▶ **PAGE EXTRACT**:
*** Begin section ***

Exhibition Text by Delphine Marinier and Peter Krilles

Julia Schmid, Hölderlin. Hyperion, 2012
Paper, India ink, medium density fiberboard, Varnish, Audio, 215x45x30 cm

Julia Schmid is a German artist based in Berlin. At first glance, her works Überschreibungen look like dense and indecipherable manuscripts. In the shown work, it is the result of a tireless exercise of systematic copying word for word and lines on lines Hölderlin’s famous work Hyperion on parchment paper. Julia’s Überschreibungen may also be the result of a quest for a deeper affective and intellectual contact with the original text.
In his work One-Way Street, Walter Benjamin mentions the art of copying: “The power of a text is different when it is read from when it is copied out. […] Only the copied text thus commands the soul of him who is occupied with it, whereas the mere reader never discovers the new aspects of his inner self that are opened by the text, that road cut through the interior jungle forever closing behind it: because the reader follows the movement of his mind in the free flight of daydreaming, whereas the copier submits it to command. […]”
Regardless of any interpretation, trying to decode Julia’s manuscript will make the observer experience some renewed visual sensations and emotions. This fine art piece can be appreciated primarily or solely for his imaginative, aesthetic, or intellectual effects.

*** End section ***

▶ **MATERIAL SHOWN**:
*** Begin section ***

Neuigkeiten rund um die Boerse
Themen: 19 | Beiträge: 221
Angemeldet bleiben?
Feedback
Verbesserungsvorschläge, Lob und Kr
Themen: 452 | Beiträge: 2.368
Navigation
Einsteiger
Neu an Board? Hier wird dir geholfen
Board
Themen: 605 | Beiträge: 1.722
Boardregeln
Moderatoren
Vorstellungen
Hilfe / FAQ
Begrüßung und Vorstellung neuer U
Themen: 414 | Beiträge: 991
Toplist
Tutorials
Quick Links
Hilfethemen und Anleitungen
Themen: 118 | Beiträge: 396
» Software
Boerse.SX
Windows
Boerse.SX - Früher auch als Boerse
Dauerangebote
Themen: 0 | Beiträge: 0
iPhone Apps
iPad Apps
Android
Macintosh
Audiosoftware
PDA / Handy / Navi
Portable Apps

*** End section ***
*** Begin section ***

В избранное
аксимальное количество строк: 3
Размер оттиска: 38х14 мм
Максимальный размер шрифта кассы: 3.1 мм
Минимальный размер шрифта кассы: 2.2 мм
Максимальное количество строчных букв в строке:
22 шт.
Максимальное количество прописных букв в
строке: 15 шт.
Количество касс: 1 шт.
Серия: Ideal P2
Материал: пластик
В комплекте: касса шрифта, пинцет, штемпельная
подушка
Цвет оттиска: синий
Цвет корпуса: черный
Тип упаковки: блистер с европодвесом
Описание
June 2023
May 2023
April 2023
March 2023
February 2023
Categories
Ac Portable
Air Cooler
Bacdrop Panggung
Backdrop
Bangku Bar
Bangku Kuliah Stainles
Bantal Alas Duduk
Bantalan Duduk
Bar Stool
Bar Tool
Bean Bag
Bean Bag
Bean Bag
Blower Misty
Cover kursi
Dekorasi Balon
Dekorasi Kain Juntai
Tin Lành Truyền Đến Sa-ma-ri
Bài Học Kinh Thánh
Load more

*** End section ***

▶ **WHAT YOU NEED TO DO**:
**a.** In the exhibition text, in which city is Julia Schmid based?
**b.** In the exhibition text, write out the passage starting with "Regardless of any" and going on through "or intellectual effects.", with "observer" changed to "viewer".
**c.** Which materials does the exhibition text list for Hölderlin. Hyperion? Give them all.

▶ **ANSWERS**:
**a.** Berlin

**b.**
Regardless of any interpretation, trying to decode Julia’s manuscript will make the viewer experience some renewed visual sensations and emotions. This fine art piece can be appreciated primarily or solely for his imaginative, aesthetic, or intellectual effects.

**c.** Paper, India ink, medium density fiberboard, Varnish, Audio